On the price front, the risk is concentrated in services, where core inflation remains above 4.5% and is proving stickier than in goods. If the gap between wages and productivity continues to widen, price pass-through could persist, making it harder for inflation to sustainably converge to its target. In such a scenario, the Bank of Mexico would likely maintain a restrictive monetary stance for a longer period, with implications for credit and investment.

Wage policy will remain at the center of public debate. President Claudia Sheinbaum has reiterated that increases should remain above inflation and bring incomes closer to the equivalent of 2.5 basic baskets, in a tripartite process involving workers, businesses, and the government.
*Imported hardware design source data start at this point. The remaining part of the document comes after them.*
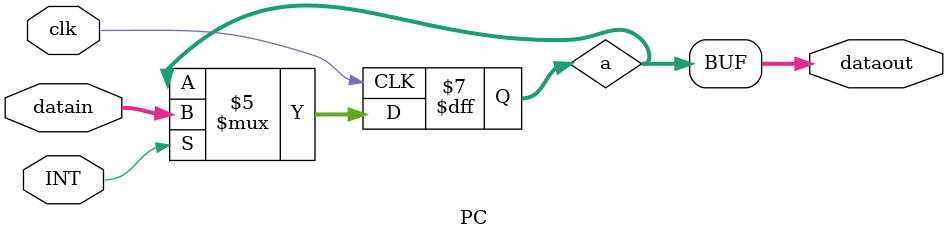
<source format=v>
`timescale 1ns / 1ps
module PC(
input clk,
input INT,
input [31:0]datain,
output [31:0]dataout
    );
reg [31:0]a=0;
assign dataout=a;

always@(posedge clk)
begin
	if(INT==1)
		a=datain;
end

endmodule

</source>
Proposals for differentiated increases are gaining ground: civil organizations are calling for larger hikes in lagging regions or sectors, and more moderate adjustments where the goal has already been reached, such as the northern border. IMEF has documented that the impact is highly uneven: low-margin industries—like agriculture, lodging, and food services—feel the effects of adjustments much more strongly than high-productivity or capital-intensive activities.

The composition of employment also matters. According to private sector estimates, more than half of formal workers earn between zero and two minimum wages, so any adjustment to the wage floor has a direct impact on contracts, social security contributions, and the prices of labor-intensive services. Tracking hiring and layoffs at the IMSS has become a kind of thermometer for gauging whether businesses are absorbing wage hikes or resorting to containment strategies, including higher turnover or informality.

The backdrop is a country with investment opportunities stemming from nearshoring, but also bottlenecks that limit productivity: logistics and energy infrastructure still need strengthening, small businesses face complex procedures, and there are serious skills gaps. A medium-term path that combines wage hikes with formalization policies, regulatory simplification, accessible financing, training, and greater investment in energy and transportation could boost productivity and, in turn, anchor minimum wage increases on a more solid foundation.

In short, the minimum wage has been a driver of social progress, but signs of strain suggest a more targeted approach is needed: region- and sector-specific increases, combined with a pro-productivity agenda. What happens in the next wage negotiations, the trajectory of services inflation, formal job creation, and advances in investment and human capital will set the tone for the Mexican economy in 2025 and 2026.